» **Task input**

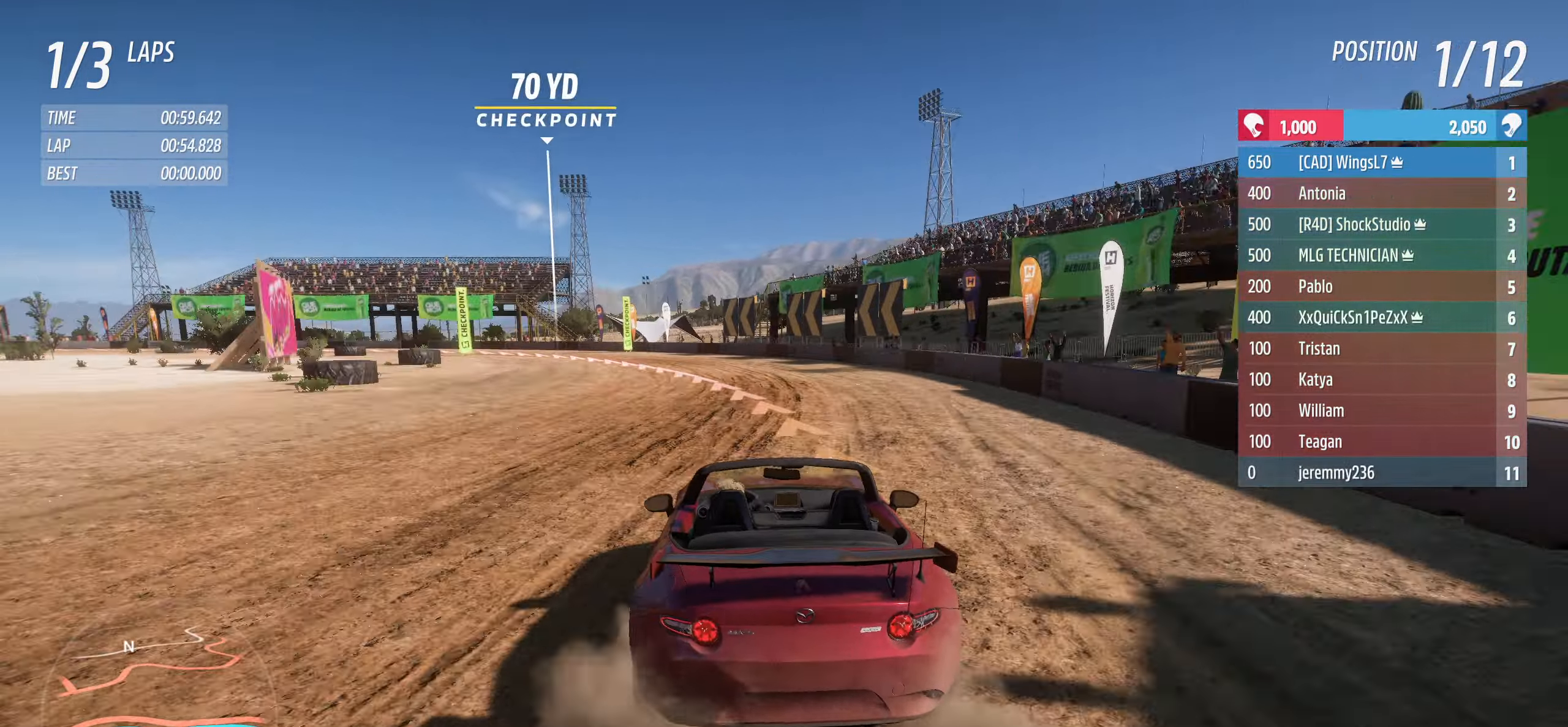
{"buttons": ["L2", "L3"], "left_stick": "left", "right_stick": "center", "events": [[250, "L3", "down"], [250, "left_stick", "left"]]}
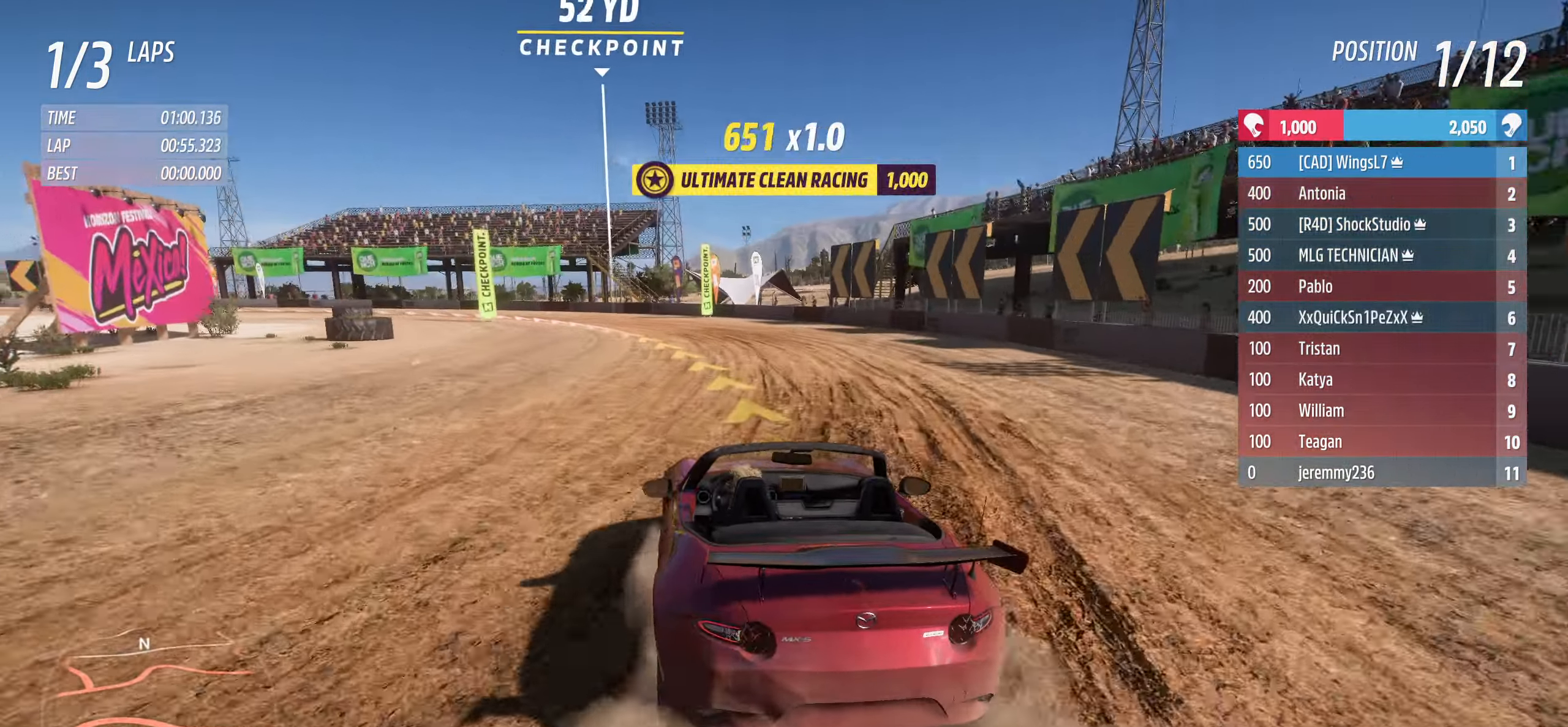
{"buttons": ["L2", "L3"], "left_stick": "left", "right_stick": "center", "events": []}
--
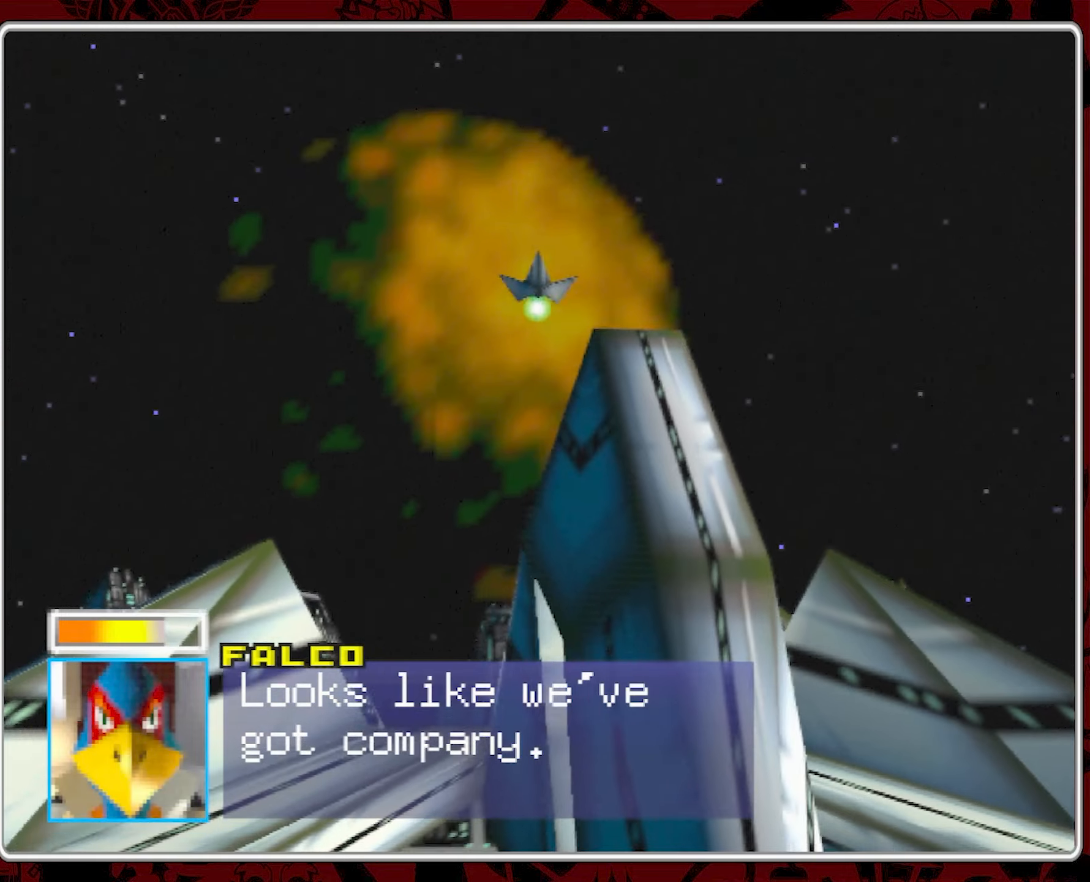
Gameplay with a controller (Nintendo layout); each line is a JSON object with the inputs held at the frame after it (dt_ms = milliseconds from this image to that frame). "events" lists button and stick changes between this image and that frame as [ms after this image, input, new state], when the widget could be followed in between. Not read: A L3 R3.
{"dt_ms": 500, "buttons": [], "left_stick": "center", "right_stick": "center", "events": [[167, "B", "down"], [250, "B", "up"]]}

» **Work required**
What lines of the material above contain "down"? Return each of them.

» **Exercise response**
{"buttons": ["L2", "L3"], "left_stick": "left", "right_stick": "center", "events": [[250, "L3", "down"], [250, "left_stick", "left"]]}
{"dt_ms": 500, "buttons": [], "left_stick": "center", "right_stick": "center", "events": [[167, "B", "down"], [250, "B", "up"]]}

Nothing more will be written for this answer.